Tag: tee-vee

  • Galactica

    What did I like about early Battlestar Galactica? (and don’t give me any of that medieval crap, I’m talking about the new BSG):

    1) “Smart” is the currency of the realm. Whether you’re Baltar or ZereK … if you’ve got a couple of decades of getting crap right under your belt, people just do what you tell them to.

    2) Starbuck. Starbuck runs the fighter pilot shop because, until she loses her edge, she’s the hottest pilot, the best poker player, and the toughest roughhouser in the fleet. I mean seriously, long hair is what gets grabbed and stepped on in a fight!
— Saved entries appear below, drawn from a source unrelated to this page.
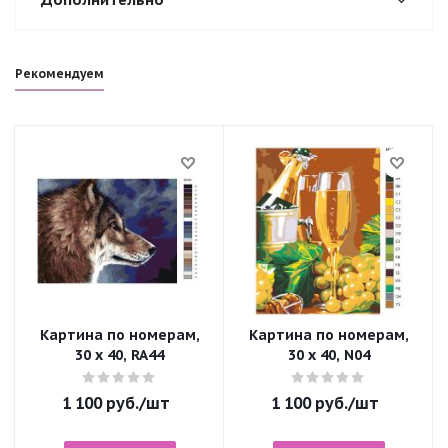
Рекомендуем
Картина по номерам,
Картина по номерам,
30 x 40, RA44
30 x 40, N04
1 100
руб.
/шт
1 100
руб.
/шт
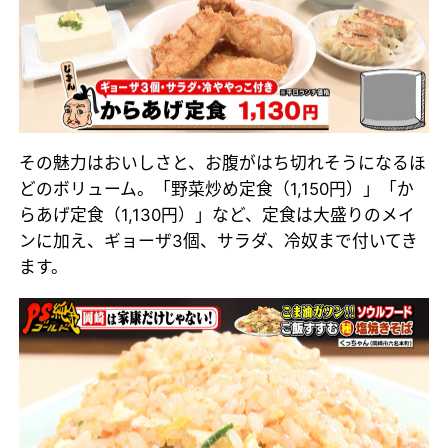
その魅力はおいしさと、お腹がはち切れそうになるほ
どのボリューム。「野菜炒め定食（1,150円）」「か
らあげ定食（1,130円）」など、定食は大盛りのメイ
ンに加え、ギョーザ3個、サラダ、冷奴まで付いてき
ます。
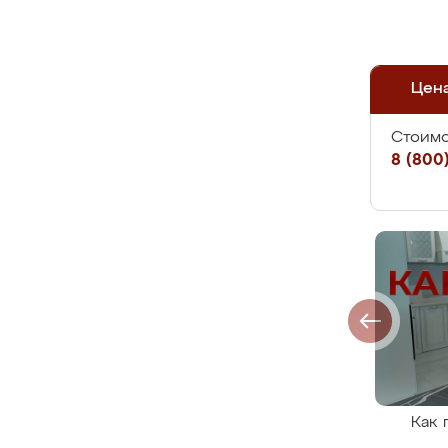
Цен
Стоимо
8 (800)
Как 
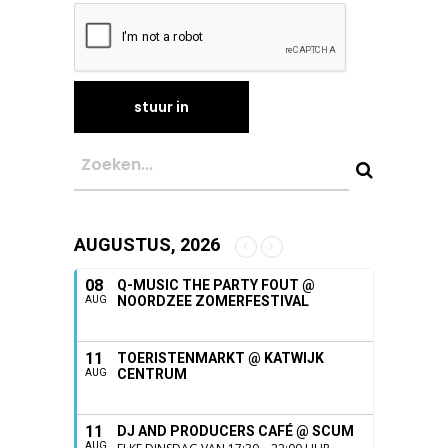
AUGUSTUS, 2026
08
Q-MUSIC THE PARTY FOUT @
NOORDZEE ZOMERFESTIVAL
AUG
11
TOERISTENMARKT @ KATWIJK
CENTRUM
AUG
11
DJ AND PRODUCERS CAFÉ @ SCUM
AUG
No serious fighter would walk around with a ponytail!

    3) Adama. A man lives with his choices. Every day. Yes, he’ll kill a hundred to save his ship. And yes, he’ll make his XO pull the trigger in order to maintain his authority. He’s Adama. He fought the toasters once, and beat them. He’ll beat them again. His crew love and fear him because he’s right, time and again.
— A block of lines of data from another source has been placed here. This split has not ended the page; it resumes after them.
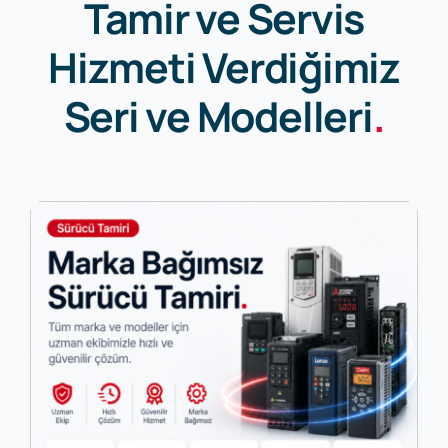
Tamir ve Servis
Hizmeti Verdiğimiz
İletişim
Seri ve Modelleri
.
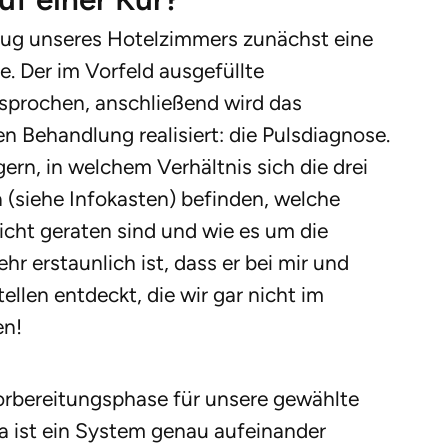
zug unseres Hotelzimmers zunächst eine
. Der im Vorfeld ausgefüllte
sprochen, anschließend wird das
n Behandlung realisiert: die Pulsdiagnose.
gern, in welchem Verhältnis sich die drei
 (siehe Infokasten) befinden, welche
ht geraten sind und wie es um die
ehr erstaunlich ist, dass er bei mir und
len entdeckt, die wir gar nicht im
en!
Vorbereitungsphase für unsere gewählte
 ist ein System genau aufeinander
    4) Roslin is doing her best, but it’s the best of the Nth in line. She has authority because it’s right and its the law, not because she’s particularly good at what she’s doing. Once she goes all high-priestess on us … things go downhill.

    5) God has a plan, and that plan is the Cylon plan. The idea I love most that humanity is on the run from their created species – and that God loves that new creation more than the original. The Cylons seem to have this direct tap into a supernatural will. They don’t know, really, what they’re doing any more than the humans. However, their theology still works where ours died ages ago.

  • Grudging fan-ship

    After watching the “Demon Hand” episode of the new Terminator TV series, I am grudgingly going to admit that I’m a total fanboy. Bring unto me the next episode.
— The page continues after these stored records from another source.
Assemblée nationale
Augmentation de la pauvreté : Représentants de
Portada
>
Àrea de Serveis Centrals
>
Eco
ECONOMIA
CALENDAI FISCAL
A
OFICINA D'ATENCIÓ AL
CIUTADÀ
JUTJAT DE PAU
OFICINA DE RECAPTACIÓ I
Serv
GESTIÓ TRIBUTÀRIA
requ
    It started off with the fact that Summer Glau rules. She’s the odd, quiet girl who knows kung fu. She’s River Tam and she’s the Terminatrix. As with Starbuck in Galactica, that’s enough to have me paying $2 a pop to download it, though not enough to order cable … the “devil’s highway” does not have an exit at my apartment.

    This episode though … it got me right between the eyes. The vindication of seeing the truth after decades of being called a liar. Revenge, a perfect right cross to the nose, after decades of waiting. The simple fact that realizing the truth of the world in all its awful glory is enough to reverse the roles of crazy and sane. The themes of “mother will always love you.”

    But finally the idea that the ultimate punishment inflicted on the human prisoners in the machine regime is to be shown machines making art beyond human art. To be brought to the realization that humans … in the very depths of our humanity … have been replaced. That the machines feel passion beyond our passion, as much as their speed and strength are beyond our strength. Perhaps that they commune with God more directly than we do.

    As long as that special and unique spark of humanity was sacred, they could keep fighting. Once they realized that a truly superior being had evolved … what else was there to do, and why?